START Data extracts
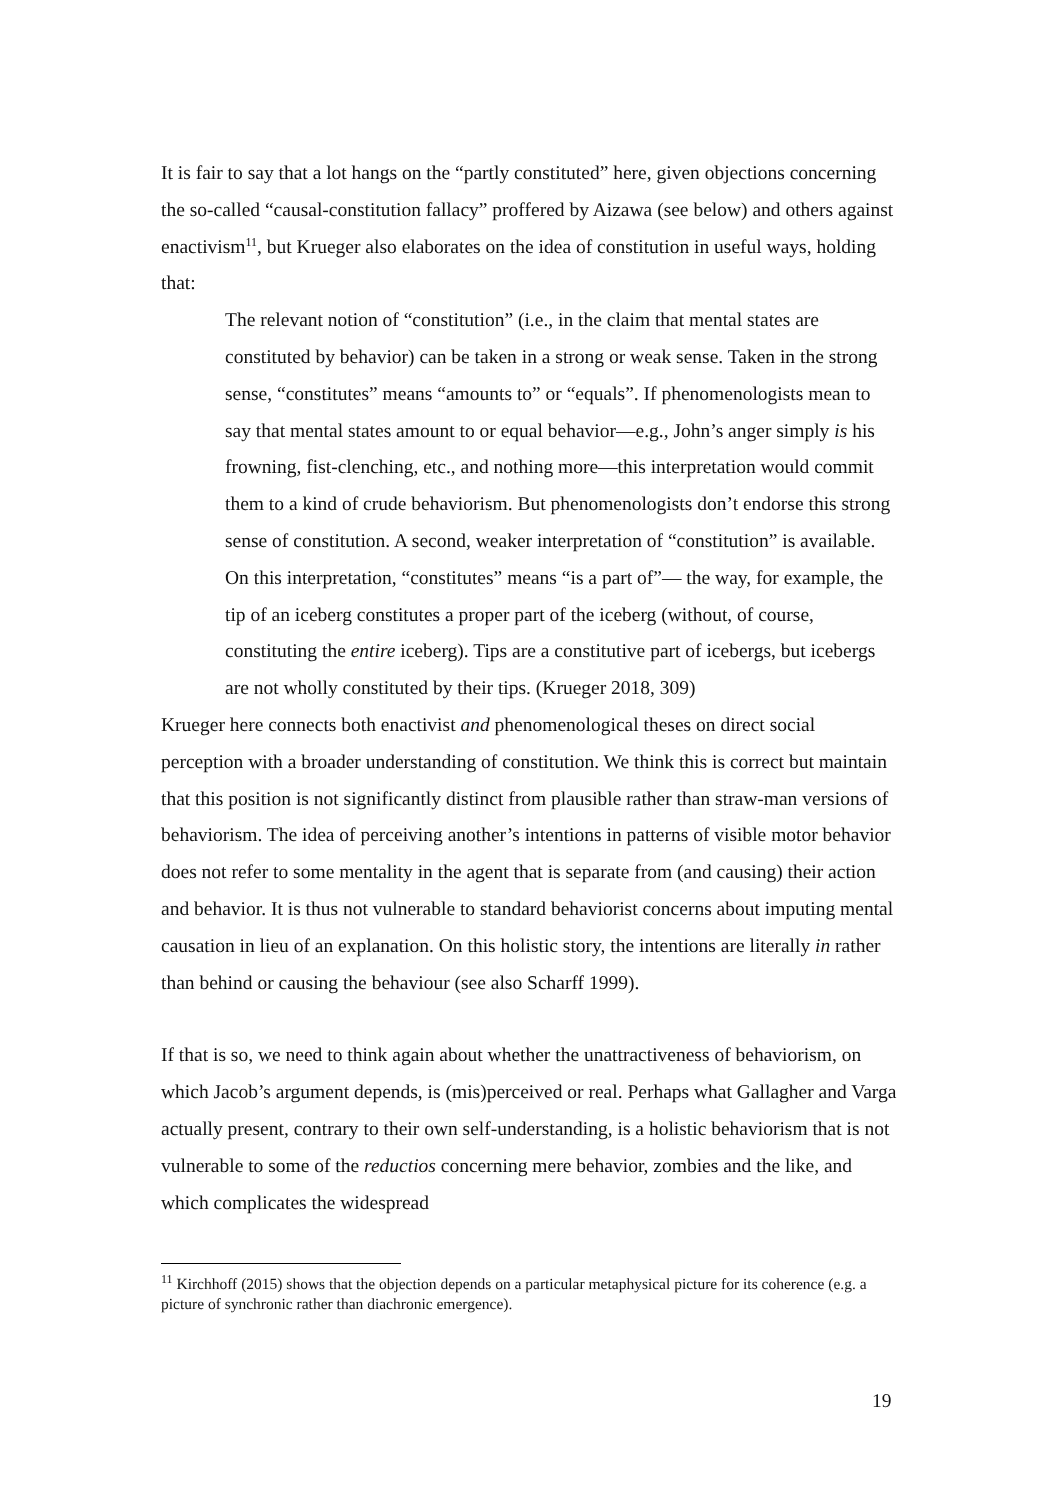It is fair to say that a lot hangs on the “partly constituted” here, given objections concerning the so-called “causal-constitution fallacy” proffered by Aizawa (see below) and others against enactivism<sup>11</sup>, but Krueger also elaborates on the idea of constitution in useful ways, holding that:
The relevant notion of “constitution” (i.e., in the claim that mental states are constituted by behavior) can be taken in a strong or weak sense. Taken in the strong sense, “constitutes” means “amounts to” or “equals”. If phenomenologists mean to say that mental states amount to or equal behavior—e.g., John’s anger simply is his frowning, fist-clenching, etc., and nothing more—this interpretation would commit them to a kind of crude behaviorism. But phenomenologists don’t endorse this strong sense of constitution. A second, weaker interpretation of “constitution” is available. On this interpretation, “constitutes” means “is a part of”— the way, for example, the tip of an iceberg constitutes a proper part of the iceberg (without, of course, constituting the entire iceberg). Tips are a constitutive part of icebergs, but icebergs are not wholly constituted by their tips. (Krueger 2018, 309)
Krueger here connects both enactivist and phenomenological theses on direct social perception with a broader understanding of constitution. We think this is correct but maintain that this position is not significantly distinct from plausible rather than straw-man versions of behaviorism. The idea of perceiving another’s intentions in patterns of visible motor behavior does not refer to some mentality in the agent that is separate from (and causing) their action and behavior. It is thus not vulnerable to standard behaviorist concerns about imputing mental causation in lieu of an explanation. On this holistic story, the intentions are literally in rather than behind or causing the behaviour (see also Scharff 1999).
If that is so, we need to think again about whether the unattractiveness of behaviorism, on which Jacob’s argument depends, is (mis)perceived or real. Perhaps what Gallagher and Varga actually present, contrary to their own self-understanding, is a holistic behaviorism that is not vulnerable to some of the reductios concerning mere behavior, zombies and the like, and which complicates the widespread
<sup>11</sup> Kirchhoff (2015) shows that the objection depends on a particular metaphysical picture for its coherence (e.g. a picture of synchronic rather than diachronic emergence).
19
END Data extracts
» What is required
Output the data verbatim, images excluded.

» Solution
It is fair to say that a lot hangs on the “partly constituted” here, given objections concerning the so-called “causal-constitution fallacy” proffered by Aizawa (see below) and others against enactivism<sup>11</sup>, but Krueger also elaborates on the idea of constitution in useful ways, holding that:
The relevant notion of “constitution” (i.e., in the claim that mental states are constituted by behavior) can be taken in a strong or weak sense. Taken in the strong sense, “constitutes” means “amounts to” or “equals”. If phenomenologists mean to say that mental states amount to or equal behavior—e.g., John’s anger simply is his frowning, fist-clenching, etc., and nothing more—this interpretation would commit them to a kind of crude behaviorism. But phenomenologists don’t endorse this strong sense of constitution. A second, weaker interpretation of “constitution” is available. On this interpretation, “constitutes” means “is a part of”— the way, for example, the tip of an iceberg constitutes a proper part of the iceberg (without, of course, constituting the entire iceberg). Tips are a constitutive part of icebergs, but icebergs are not wholly constituted by their tips. (Krueger 2018, 309)
Krueger here connects both enactivist and phenomenological theses on direct social perception with a broader understanding of constitution. We think this is correct but maintain that this position is not significantly distinct from plausible rather than straw-man versions of behaviorism. The idea of perceiving another’s intentions in patterns of visible motor behavior does not refer to some mentality in the agent that is separate from (and causing) their action and behavior. It is thus not vulnerable to standard behaviorist concerns about imputing mental causation in lieu of an explanation. On this holistic story, the intentions are literally in rather than behind or causing the behaviour (see also Scharff 1999).
If that is so, we need to think again about whether the unattractiveness of behaviorism, on which Jacob’s argument depends, is (mis)perceived or real. Perhaps what Gallagher and Varga actually present, contrary to their own self-understanding, is a holistic behaviorism that is not vulnerable to some of the reductios concerning mere behavior, zombies and the like, and which complicates the widespread
<sup>11</sup> Kirchhoff (2015) shows that the objection depends on a particular metaphysical picture for its coherence (e.g. a picture of synchronic rather than diachronic emergence).
19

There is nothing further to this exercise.